*SHORT TASK 1*.
In the text on Melissa Meyer's paintings below, the background of Draw the Line is described. List each warm or cool color that makes up that background.

*DOCUMENT SEGMENT*.
((

The image above is titled Draw the Line (2015) oil on canvas, 72×96 inches (image courtesy Lennon, Weinstein, Inc.). Here, the background is a patchwork of warm and cool whites with a second layer of warm and cool blacks painted in a calligraphic design.

John Yau, who wrote a review for Hyperallergic, is a big fan, and has reviewed many of Meyer’s solo exhibitions at Lennon, Weinberg, Inc.  He said: “When Meyer started using oil paint that was closer in consistency to watercolor, she broke through into a territory that is now all her own.” See his review (November 25, 2018) at hyperallergic.com.

 

DIPTYCHS

 

melissa meyer 640 trellis too at hyperallergic

Melissa Meyer, Trellis Too

 

The image above is titled Trellis Too (2017), oil on canvas, 36×72 inches, diptych (image courtesy Lennon Weinberg, Inc.).

))

*RECORDS FOR PROCESSING*.

((

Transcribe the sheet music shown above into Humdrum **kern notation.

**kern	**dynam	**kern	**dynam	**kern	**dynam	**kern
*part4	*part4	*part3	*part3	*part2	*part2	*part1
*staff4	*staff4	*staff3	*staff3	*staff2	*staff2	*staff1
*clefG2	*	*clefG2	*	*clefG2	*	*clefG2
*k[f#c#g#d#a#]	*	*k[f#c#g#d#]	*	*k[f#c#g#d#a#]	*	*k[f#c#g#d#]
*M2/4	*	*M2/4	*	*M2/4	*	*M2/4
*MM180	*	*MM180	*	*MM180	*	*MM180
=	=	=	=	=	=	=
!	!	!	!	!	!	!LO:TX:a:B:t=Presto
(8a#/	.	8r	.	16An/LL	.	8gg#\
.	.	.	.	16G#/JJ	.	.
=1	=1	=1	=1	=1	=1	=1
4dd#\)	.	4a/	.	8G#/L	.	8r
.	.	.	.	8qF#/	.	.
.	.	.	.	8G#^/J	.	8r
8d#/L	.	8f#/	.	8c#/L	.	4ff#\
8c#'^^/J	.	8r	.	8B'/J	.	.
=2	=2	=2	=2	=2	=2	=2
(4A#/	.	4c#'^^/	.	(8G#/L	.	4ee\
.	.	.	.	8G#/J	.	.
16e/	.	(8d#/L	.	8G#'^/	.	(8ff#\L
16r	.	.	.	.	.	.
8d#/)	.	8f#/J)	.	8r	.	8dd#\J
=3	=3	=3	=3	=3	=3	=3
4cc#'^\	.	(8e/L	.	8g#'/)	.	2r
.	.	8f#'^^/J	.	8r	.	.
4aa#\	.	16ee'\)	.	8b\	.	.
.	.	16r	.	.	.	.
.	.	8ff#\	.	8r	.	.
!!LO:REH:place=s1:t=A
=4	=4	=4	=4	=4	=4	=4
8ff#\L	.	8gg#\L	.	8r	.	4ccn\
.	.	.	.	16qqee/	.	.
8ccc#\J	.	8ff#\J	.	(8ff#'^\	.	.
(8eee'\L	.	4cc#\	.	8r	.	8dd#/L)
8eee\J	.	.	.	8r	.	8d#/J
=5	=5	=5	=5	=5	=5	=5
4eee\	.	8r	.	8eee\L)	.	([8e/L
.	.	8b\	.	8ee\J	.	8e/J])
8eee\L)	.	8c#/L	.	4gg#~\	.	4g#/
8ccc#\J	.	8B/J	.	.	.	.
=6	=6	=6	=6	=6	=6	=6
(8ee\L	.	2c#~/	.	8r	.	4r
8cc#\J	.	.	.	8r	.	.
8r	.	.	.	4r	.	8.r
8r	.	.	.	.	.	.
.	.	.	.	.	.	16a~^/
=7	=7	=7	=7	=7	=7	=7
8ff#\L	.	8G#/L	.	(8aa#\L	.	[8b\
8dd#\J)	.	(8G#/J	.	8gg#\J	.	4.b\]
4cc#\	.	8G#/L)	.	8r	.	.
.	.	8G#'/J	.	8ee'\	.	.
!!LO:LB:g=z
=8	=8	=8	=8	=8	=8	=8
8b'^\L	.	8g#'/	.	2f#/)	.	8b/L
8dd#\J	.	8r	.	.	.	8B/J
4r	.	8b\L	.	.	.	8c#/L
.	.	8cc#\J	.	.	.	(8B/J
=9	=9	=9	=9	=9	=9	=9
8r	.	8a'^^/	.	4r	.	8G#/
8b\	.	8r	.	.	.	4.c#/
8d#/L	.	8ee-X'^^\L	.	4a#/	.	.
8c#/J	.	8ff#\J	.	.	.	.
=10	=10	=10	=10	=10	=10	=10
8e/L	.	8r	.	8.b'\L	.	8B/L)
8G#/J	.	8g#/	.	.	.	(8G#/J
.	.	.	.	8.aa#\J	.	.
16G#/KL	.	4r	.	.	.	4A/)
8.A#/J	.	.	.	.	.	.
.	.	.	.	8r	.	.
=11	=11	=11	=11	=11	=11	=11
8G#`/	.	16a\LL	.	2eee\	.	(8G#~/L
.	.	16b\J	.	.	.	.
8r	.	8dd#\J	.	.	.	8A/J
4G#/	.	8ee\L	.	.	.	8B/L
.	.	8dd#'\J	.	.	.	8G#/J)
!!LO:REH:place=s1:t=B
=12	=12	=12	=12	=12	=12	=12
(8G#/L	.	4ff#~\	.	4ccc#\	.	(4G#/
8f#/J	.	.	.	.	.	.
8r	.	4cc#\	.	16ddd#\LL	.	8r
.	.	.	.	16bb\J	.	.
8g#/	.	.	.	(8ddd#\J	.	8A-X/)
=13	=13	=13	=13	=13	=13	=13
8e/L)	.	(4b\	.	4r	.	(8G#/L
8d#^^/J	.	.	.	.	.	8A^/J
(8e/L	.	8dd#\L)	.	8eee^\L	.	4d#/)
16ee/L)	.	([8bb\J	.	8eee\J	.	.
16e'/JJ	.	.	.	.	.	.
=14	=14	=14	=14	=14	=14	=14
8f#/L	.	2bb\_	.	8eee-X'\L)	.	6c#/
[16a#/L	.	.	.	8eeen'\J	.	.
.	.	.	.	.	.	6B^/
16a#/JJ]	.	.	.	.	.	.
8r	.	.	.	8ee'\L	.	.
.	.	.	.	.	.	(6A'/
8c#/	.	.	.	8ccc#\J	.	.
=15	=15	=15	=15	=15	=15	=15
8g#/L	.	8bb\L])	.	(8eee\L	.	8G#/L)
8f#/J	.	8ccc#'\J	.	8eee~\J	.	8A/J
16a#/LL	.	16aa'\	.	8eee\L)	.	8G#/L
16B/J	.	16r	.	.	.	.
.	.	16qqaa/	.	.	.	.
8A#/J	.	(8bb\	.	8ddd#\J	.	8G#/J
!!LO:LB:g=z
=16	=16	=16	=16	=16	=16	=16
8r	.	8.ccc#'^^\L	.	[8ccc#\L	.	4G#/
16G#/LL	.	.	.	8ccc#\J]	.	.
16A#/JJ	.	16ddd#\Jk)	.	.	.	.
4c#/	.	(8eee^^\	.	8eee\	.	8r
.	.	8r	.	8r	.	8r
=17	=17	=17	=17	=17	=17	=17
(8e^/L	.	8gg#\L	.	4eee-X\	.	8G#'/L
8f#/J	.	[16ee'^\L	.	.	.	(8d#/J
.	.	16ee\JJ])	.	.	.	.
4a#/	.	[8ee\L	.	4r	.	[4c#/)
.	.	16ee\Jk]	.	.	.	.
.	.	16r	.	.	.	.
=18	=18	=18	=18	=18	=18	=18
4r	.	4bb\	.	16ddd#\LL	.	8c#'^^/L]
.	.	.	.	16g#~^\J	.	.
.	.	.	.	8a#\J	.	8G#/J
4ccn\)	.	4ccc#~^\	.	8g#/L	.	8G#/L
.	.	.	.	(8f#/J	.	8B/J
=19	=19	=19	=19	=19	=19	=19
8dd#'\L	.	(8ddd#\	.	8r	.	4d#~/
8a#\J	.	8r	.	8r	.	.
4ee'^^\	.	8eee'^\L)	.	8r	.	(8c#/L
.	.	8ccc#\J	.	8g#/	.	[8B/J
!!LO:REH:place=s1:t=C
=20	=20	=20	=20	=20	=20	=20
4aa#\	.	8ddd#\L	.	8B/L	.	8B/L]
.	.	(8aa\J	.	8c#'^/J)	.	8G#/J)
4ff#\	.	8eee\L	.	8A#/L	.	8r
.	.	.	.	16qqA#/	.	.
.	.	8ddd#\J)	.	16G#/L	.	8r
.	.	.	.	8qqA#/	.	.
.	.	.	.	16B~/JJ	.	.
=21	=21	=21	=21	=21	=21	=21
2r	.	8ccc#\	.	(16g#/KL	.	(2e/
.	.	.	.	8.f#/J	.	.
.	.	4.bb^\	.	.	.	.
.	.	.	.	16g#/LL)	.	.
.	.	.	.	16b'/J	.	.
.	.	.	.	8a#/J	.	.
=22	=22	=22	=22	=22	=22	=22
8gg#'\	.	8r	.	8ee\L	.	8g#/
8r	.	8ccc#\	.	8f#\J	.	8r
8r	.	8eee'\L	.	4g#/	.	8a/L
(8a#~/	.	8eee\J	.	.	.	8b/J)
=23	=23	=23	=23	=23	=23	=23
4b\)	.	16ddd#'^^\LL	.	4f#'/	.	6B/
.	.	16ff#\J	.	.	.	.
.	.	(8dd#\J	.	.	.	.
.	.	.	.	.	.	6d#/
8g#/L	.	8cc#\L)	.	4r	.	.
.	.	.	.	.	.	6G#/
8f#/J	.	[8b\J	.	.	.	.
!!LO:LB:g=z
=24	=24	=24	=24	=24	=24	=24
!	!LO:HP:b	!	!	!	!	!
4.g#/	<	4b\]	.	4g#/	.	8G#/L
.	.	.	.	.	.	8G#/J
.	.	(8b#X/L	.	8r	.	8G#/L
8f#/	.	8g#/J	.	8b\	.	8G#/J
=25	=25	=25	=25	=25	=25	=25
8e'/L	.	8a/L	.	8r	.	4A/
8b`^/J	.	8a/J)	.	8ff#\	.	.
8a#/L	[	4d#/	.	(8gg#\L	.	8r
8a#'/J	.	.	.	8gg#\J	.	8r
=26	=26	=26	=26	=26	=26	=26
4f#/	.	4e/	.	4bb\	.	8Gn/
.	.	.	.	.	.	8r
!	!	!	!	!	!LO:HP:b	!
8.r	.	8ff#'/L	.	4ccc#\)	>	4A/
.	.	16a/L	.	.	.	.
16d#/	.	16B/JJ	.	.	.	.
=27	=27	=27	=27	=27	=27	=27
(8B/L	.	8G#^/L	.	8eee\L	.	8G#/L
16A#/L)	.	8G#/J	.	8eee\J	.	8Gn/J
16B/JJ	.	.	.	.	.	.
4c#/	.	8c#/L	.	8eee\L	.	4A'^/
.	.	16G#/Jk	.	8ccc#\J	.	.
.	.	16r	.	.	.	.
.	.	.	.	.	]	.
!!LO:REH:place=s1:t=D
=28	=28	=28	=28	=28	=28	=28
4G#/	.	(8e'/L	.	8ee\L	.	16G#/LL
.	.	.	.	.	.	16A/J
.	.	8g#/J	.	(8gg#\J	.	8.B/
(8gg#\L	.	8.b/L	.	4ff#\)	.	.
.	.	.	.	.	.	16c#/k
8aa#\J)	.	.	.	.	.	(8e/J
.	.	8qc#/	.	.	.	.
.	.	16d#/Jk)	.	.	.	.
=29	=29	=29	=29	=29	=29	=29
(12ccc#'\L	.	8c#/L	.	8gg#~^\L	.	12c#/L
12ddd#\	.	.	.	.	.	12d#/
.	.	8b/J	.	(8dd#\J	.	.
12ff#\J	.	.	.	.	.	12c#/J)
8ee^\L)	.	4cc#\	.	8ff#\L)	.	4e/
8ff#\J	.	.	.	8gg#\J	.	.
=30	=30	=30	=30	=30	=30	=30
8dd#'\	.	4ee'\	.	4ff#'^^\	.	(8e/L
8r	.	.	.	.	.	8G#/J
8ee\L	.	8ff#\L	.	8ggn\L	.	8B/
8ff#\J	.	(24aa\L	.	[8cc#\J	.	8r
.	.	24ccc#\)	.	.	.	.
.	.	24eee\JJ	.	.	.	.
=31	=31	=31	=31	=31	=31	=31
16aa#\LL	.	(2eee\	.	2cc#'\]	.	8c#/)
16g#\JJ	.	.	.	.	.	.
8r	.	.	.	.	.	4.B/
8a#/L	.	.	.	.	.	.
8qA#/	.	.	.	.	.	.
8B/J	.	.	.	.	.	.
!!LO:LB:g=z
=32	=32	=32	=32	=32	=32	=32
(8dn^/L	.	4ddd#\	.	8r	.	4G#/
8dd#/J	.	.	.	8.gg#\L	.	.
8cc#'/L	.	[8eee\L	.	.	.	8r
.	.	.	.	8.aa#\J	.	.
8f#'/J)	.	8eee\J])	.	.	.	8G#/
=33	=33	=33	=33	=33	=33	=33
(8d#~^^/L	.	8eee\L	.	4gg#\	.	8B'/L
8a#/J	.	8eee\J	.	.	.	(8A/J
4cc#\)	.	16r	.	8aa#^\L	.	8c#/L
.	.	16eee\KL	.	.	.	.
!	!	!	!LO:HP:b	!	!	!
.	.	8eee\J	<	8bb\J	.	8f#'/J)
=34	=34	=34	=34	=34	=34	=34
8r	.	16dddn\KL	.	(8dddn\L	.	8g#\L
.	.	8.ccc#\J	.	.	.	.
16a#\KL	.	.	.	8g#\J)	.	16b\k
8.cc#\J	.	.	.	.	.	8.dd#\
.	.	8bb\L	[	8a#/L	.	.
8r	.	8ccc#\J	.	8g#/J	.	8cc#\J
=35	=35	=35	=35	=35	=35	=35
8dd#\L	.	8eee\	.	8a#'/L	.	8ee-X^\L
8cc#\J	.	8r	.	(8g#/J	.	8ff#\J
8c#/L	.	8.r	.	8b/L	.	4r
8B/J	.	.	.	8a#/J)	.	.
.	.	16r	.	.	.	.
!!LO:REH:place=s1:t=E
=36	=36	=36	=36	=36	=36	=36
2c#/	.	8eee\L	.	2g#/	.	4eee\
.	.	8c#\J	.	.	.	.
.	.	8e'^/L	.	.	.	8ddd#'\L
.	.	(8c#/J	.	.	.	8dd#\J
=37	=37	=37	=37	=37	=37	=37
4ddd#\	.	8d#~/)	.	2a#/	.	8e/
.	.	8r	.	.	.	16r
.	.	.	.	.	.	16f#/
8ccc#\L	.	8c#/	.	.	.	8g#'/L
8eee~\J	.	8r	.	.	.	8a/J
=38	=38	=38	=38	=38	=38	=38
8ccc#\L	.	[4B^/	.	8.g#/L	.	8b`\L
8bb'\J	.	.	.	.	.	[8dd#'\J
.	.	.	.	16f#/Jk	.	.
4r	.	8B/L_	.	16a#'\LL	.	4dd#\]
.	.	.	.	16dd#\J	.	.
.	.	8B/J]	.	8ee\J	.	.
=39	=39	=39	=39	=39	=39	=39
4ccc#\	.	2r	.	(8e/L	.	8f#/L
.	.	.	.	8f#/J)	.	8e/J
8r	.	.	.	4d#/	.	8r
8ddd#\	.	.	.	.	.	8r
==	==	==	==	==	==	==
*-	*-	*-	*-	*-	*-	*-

))

*SHORT TASK 2*.
Count the lines of the records that contain the string "kern". Reply with only the number.

*EXERCISE OUTPUT 1*.
warm white, cool white, warm black, cool black

*EXERCISE OUTPUT 2*.
2